The chief lesson, that as one matures, one realizes that most experiences (and memories!) are tinged with both joy and sadness, is a good lesson for a fallen world, and rightly sees humankind as both noble and fallen. Would that the movie only taught what it explicitly says, but, unfortunately the subtext of this film is not so encouraging.

Religion of any kind plays no part in Inside Out, a profoundly disappointing aspect of the film since it seems to want to present us with a comprehensive view of how life is lived by human beings. As often in “good” secular film, the family is the closest thing to God, so the Family island is the one that is last to be almost destroyed and is clearly the most important to be restored. The entire metaphor of emotions governing a “headquarters” in the human psyche is sadly materialistic to the core, and the lack of any kind of reference to some sort of higher governing, or even helping, agency misses the point of actual human experience where we are all governed by the gods or God we serve. One could argue that the islands were of Riley’s choosing and serve as her “gods” but since there is no reference to god or the transcendent in the movie, that is simply too clever by half. The movie avoids the transcendent in every way.
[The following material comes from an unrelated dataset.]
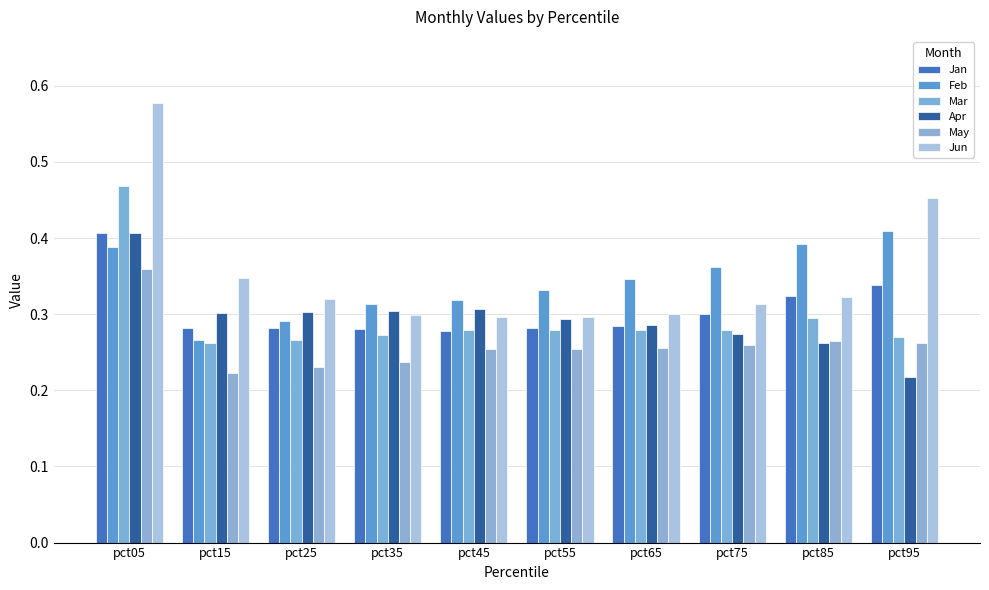

Are the bars grouped side by side (vs. stacked)?

Yes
Even worse, the only Christ figure in the film is a childhood imaginary friend named Bing-Bong, who gives up his chance of escape from the Abyss of the memory dump by choosing to jump from his rocket ship in order to save Joy. Too many Freudians already irrationally believe in the childishness of faith. They don’t need Pixar to help them along that road. Bing-Bong, Santa Claus, Jesus Christ—all for childhood, right?

Additionally, reason comes in for really bad treatment. At one point on their journey, for example, Sadness, Joy and Bing-Bong are trapped in the Center of Abstract Thought, which turns anything real into an abstraction, capturing it forever. They escape this horror just in time. Plato would be mortified. I cannot remember the exact nature of the joke, but there is also a reference to ideas being all jumbled together while the emotions are riding the Train of Thought. Ah, well, perhaps there is some truth there…

Much of my disappointment with Inside Out stems from the fact that its chief creator and director is Pete Docter, who has declared his Christian faith many times (cf. e.g. this interview). He has said

I don’t think people in any way, shape, or form like to be lectured to. When people go to a movie, they want to see some sort of experience of themselves on the screen. They don’t come to be taught. So in that sense, and in terms of any sort of beliefs, I don’t want to feel as though I’m ever lecturing or putting an agenda forth. (“What’s up Doc(ter)?” Christianity Today, May 26, 2009)

What he doesn’t seem to realize is that every film “lectures” in one way or another, and even further, every film is a religious film, whether it wants to be or not. Particularly, film that deals with the mind, the emotions, character formation and the capacity for decision making in the human being simply shouts one view or another about the existence of God, the nature of man, the means of salvation and a host of other teachings that force one to religious conclusions. The religion in a film doesn’t have to be heavy or overly direct, but in Inside Out, Docter didn’t give us anything that even hints at the existence of the transcendent. That’s a pity because the film has many, albeit humanistic, insights.